As Dave points out, it is good tax advice, but might not be practical in their situation since they have low income and getting into trading might not be wise for someone that just squandered a huge sum of money.

If they keep the irresponsible party out of it and have funds available to invest, then they should invest (not day-trade) to not waste the losses.

  • Can't agree.. Competent investing works; endowments rely on this entirely. Investing like an endowment is always sensible in the long term. If that wasn't true, endowments wouldn't work. They definitely do work. Feb 13 '20 at 20:06
  • @Harper-ReinstateMonica The point in this case is that the individual seems incapable of competent investing (blew 316k in 6 weeks of trading) and they don't seem to have excess to invest due to low income. But I agree that if they could invest responsibly they should do so, edited to clarify that.
    – Hart CO
    Feb 13 '20 at 20:34
  • Well done: plus one! ------ Okay, that's my new catch phrase! Feb 13 '20 at 20:36

The annual capital loss deduction is $3,000. In order to utilize a larger loss you must:

  • Harvest capital gains that can then be offset

  • Be a full time trader (in size and volume) who has been granted Trader Tax Status by the IRS (hardly the type of person that would be looking to Dave R for advice).

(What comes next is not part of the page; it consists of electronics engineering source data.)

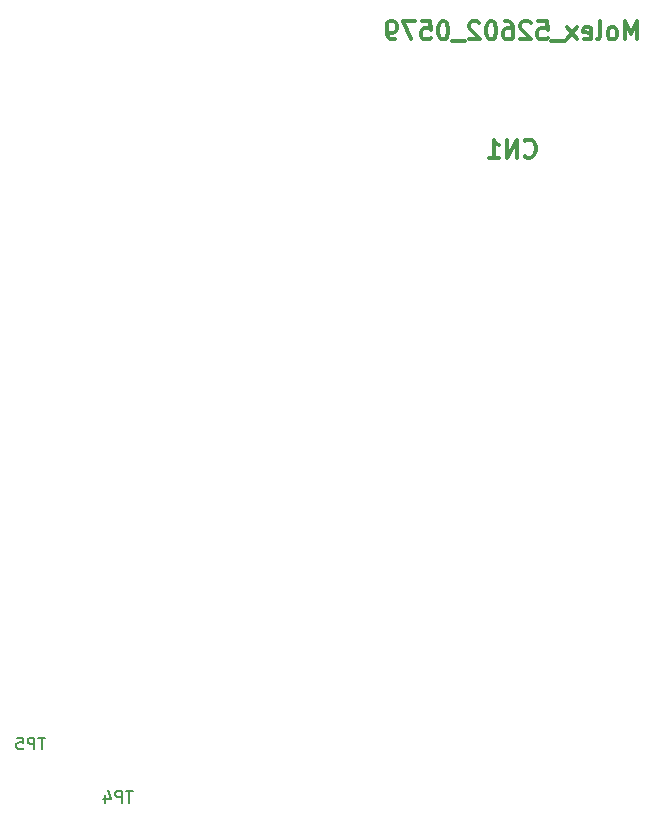
<source format=gbo>
G04 #@! TF.FileFunction,Legend,Bot*
%FSLAX46Y46*%
G04 Gerber Fmt 4.6, Leading zero omitted, Abs format (unit mm)*
G04 Created by KiCad (PCBNEW no-vcs-found-product) date Sat 05 Dec 2015 15:20:37 CET*
%MOMM*%
G01*
G04 APERTURE LIST*
%ADD10C,0.150000*%
%ADD11C,0.304800*%
G04 APERTURE END LIST*
D10*
D11*
X169052286Y-67545546D02*
X169124857Y-67618117D01*
X169342571Y-67690689D01*
X169487714Y-67690689D01*
X169705429Y-67618117D01*
X169850571Y-67472974D01*
X169923143Y-67327831D01*
X169995714Y-67037546D01*
X169995714Y-66819831D01*
X169923143Y-66529546D01*
X169850571Y-66384403D01*
X169705429Y-66239260D01*
X169487714Y-66166689D01*
X169342571Y-66166689D01*
X169124857Y-66239260D01*
X169052286Y-66311831D01*
X168399143Y-67690689D02*
X168399143Y-66166689D01*
X167528286Y-67690689D01*
X167528286Y-66166689D01*
X166004286Y-67690689D02*
X166875143Y-67690689D01*
X166439715Y-67690689D02*
X166439715Y-66166689D01*
X166584858Y-66384403D01*
X166730000Y-66529546D01*
X166875143Y-66602117D01*
X178559145Y-57688169D02*
X178559145Y-56164169D01*
X178051145Y-57252740D01*
X177543145Y-56164169D01*
X177543145Y-57688169D01*
X176599717Y-57688169D02*
X176744859Y-57615597D01*
X176817431Y-57543026D01*
X176890002Y-57397883D01*
X176890002Y-56962454D01*
X176817431Y-56817311D01*
X176744859Y-56744740D01*
X176599717Y-56672169D01*
X176382002Y-56672169D01*
X176236859Y-56744740D01*
X176164288Y-56817311D01*
X176091717Y-56962454D01*
X176091717Y-57397883D01*
X176164288Y-57543026D01*
X176236859Y-57615597D01*
X176382002Y-57688169D01*
X176599717Y-57688169D01*
X175220860Y-57688169D02*
X175366002Y-57615597D01*
X175438574Y-57470454D01*
X175438574Y-56164169D01*
X174059716Y-57615597D02*
X174204859Y-57688169D01*
X174495145Y-57688169D01*
X174640288Y-57615597D01*
X174712859Y-57470454D01*
X174712859Y-56889883D01*
X174640288Y-56744740D01*
X174495145Y-56672169D01*
X174204859Y-56672169D01*
X174059716Y-56744740D01*
X173987145Y-56889883D01*
X173987145Y-57035026D01*
X174712859Y-57180169D01*
X173479145Y-57688169D02*
X172680859Y-56672169D01*
X173479145Y-56672169D02*
X172680859Y-57688169D01*
X172463145Y-57833311D02*
X171302002Y-57833311D01*
X170213431Y-56164169D02*
X170939145Y-56164169D01*
X171011716Y-56889883D01*
X170939145Y-56817311D01*
X170794002Y-56744740D01*
X170431145Y-56744740D01*
X170286002Y-56817311D01*
X170213431Y-56889883D01*
X170140859Y-57035026D01*
X170140859Y-57397883D01*
X170213431Y-57543026D01*
X170286002Y-57615597D01*
X170431145Y-57688169D01*
X170794002Y-57688169D01*
X170939145Y-57615597D01*
X171011716Y-57543026D01*
X169560287Y-56309311D02*
X169487716Y-56236740D01*
X169342573Y-56164169D01*
X168979716Y-56164169D01*
X168834573Y-56236740D01*
X168762002Y-56309311D01*
X168689430Y-56454454D01*
X168689430Y-56599597D01*
X168762002Y-56817311D01*
X169632859Y-57688169D01*
X168689430Y-57688169D01*
X167383144Y-56164169D02*
X167673430Y-56164169D01*
X167818573Y-56236740D01*
X167891144Y-56309311D01*
X168036287Y-56527026D01*
X168108858Y-56817311D01*
X168108858Y-57397883D01*
X168036287Y-57543026D01*
X167963715Y-57615597D01*
X167818573Y-57688169D01*
X167528287Y-57688169D01*
X167383144Y-57615597D01*
X167310573Y-57543026D01*
X167238001Y-57397883D01*
X167238001Y-57035026D01*
X167310573Y-56889883D01*
X167383144Y-56817311D01*
X167528287Y-56744740D01*
X167818573Y-56744740D01*
X167963715Y-56817311D01*
X168036287Y-56889883D01*
X168108858Y-57035026D01*
X166294572Y-56164169D02*
X166149429Y-56164169D01*
X166004286Y-56236740D01*
X165931715Y-56309311D01*
X165859144Y-56454454D01*
X165786572Y-56744740D01*
X165786572Y-57107597D01*
X165859144Y-57397883D01*
X165931715Y-57543026D01*
X166004286Y-57615597D01*
X166149429Y-57688169D01*
X166294572Y-57688169D01*
X166439715Y-57615597D01*
X166512286Y-57543026D01*
X166584858Y-57397883D01*
X166657429Y-57107597D01*
X166657429Y-56744740D01*
X166584858Y-56454454D01*
X166512286Y-56309311D01*
X166439715Y-56236740D01*
X166294572Y-56164169D01*
X165206000Y-56309311D02*
X165133429Y-56236740D01*
X164988286Y-56164169D01*
X164625429Y-56164169D01*
X164480286Y-56236740D01*
X164407715Y-56309311D01*
X164335143Y-56454454D01*
X164335143Y-56599597D01*
X164407715Y-56817311D01*
X165278572Y-57688169D01*
X164335143Y-57688169D01*
X164044857Y-57833311D02*
X162883714Y-57833311D01*
X162230571Y-56164169D02*
X162085428Y-56164169D01*
X161940285Y-56236740D01*
X161867714Y-56309311D01*
X161795143Y-56454454D01*
X161722571Y-56744740D01*
X161722571Y-57107597D01*
X161795143Y-57397883D01*
X161867714Y-57543026D01*
X161940285Y-57615597D01*
X162085428Y-57688169D01*
X162230571Y-57688169D01*
X162375714Y-57615597D01*
X162448285Y-57543026D01*
X162520857Y-57397883D01*
X162593428Y-57107597D01*
X162593428Y-56744740D01*
X162520857Y-56454454D01*
X162448285Y-56309311D01*
X162375714Y-56236740D01*
X162230571Y-56164169D01*
X160343714Y-56164169D02*
X161069428Y-56164169D01*
X161141999Y-56889883D01*
X161069428Y-56817311D01*
X160924285Y-56744740D01*
X160561428Y-56744740D01*
X160416285Y-56817311D01*
X160343714Y-56889883D01*
X160271142Y-57035026D01*
X160271142Y-57397883D01*
X160343714Y-57543026D01*
X160416285Y-57615597D01*
X160561428Y-57688169D01*
X160924285Y-57688169D01*
X161069428Y-57615597D01*
X161141999Y-57543026D01*
X159763142Y-56164169D02*
X158747142Y-56164169D01*
X159400285Y-57688169D01*
X158093998Y-57688169D02*
X157803713Y-57688169D01*
X157658570Y-57615597D01*
X157585998Y-57543026D01*
X157440856Y-57325311D01*
X157368284Y-57035026D01*
X157368284Y-56454454D01*
X157440856Y-56309311D01*
X157513427Y-56236740D01*
X157658570Y-56164169D01*
X157948856Y-56164169D01*
X158093998Y-56236740D01*
X158166570Y-56309311D01*
X158239141Y-56454454D01*
X158239141Y-56817311D01*
X158166570Y-56962454D01*
X158093998Y-57035026D01*
X157948856Y-57107597D01*
X157658570Y-57107597D01*
X157513427Y-57035026D01*
X157440856Y-56962454D01*
X157368284Y-56817311D01*
D10*
X128461905Y-116792381D02*
X127890476Y-116792381D01*
X128176191Y-117792381D02*
X128176191Y-116792381D01*
X127557143Y-117792381D02*
X127557143Y-116792381D01*
X127176190Y-116792381D01*
X127080952Y-116840000D01*
X127033333Y-116887619D01*
X126985714Y-116982857D01*
X126985714Y-117125714D01*
X127033333Y-117220952D01*
X127080952Y-117268571D01*
X127176190Y-117316190D01*
X127557143Y-117316190D01*
X126080952Y-116792381D02*
X126557143Y-116792381D01*
X126604762Y-117268571D01*
X126557143Y-117220952D01*
X126461905Y-117173333D01*
X126223809Y-117173333D01*
X126128571Y-117220952D01*
X126080952Y-117268571D01*
X126033333Y-117363810D01*
X126033333Y-117601905D01*
X126080952Y-117697143D01*
X126128571Y-117744762D01*
X126223809Y-117792381D01*
X126461905Y-117792381D01*
X126557143Y-117744762D01*
X126604762Y-117697143D01*
X135861905Y-121292381D02*
X135290476Y-121292381D01*
X135576191Y-122292381D02*
X135576191Y-121292381D01*
X134957143Y-122292381D02*
X134957143Y-121292381D01*
X134576190Y-121292381D01*
X134480952Y-121340000D01*
X134433333Y-121387619D01*
X134385714Y-121482857D01*
X134385714Y-121625714D01*
X134433333Y-121720952D01*
X134480952Y-121768571D01*
X134576190Y-121816190D01*
X134957143Y-121816190D01*
X133528571Y-121625714D02*
X133528571Y-122292381D01*
X133766667Y-121244762D02*
X134004762Y-121959048D01*
X133385714Y-121959048D01*
M02*

</source>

The capital loss can be carried-over as many years as the investor lives. So the capital loss is an asset. But the capital loss only offsets $3000 per year in income but will offset any amount of capital gains up to the amount of the capital loss.

Now say that the investor, who has a carryover capital loss, is making 1.5% annually in three-month Treasury Bills which is riskless income. What they need instead is 1.5% in riskless capital gains.

For one example, buy a gold position, hedge the gold with a year-ending sell-side futures contract, close out the gold position and the futures position at the end of the year, and the net result is a capital gain in the amount of the contango in the futures contract.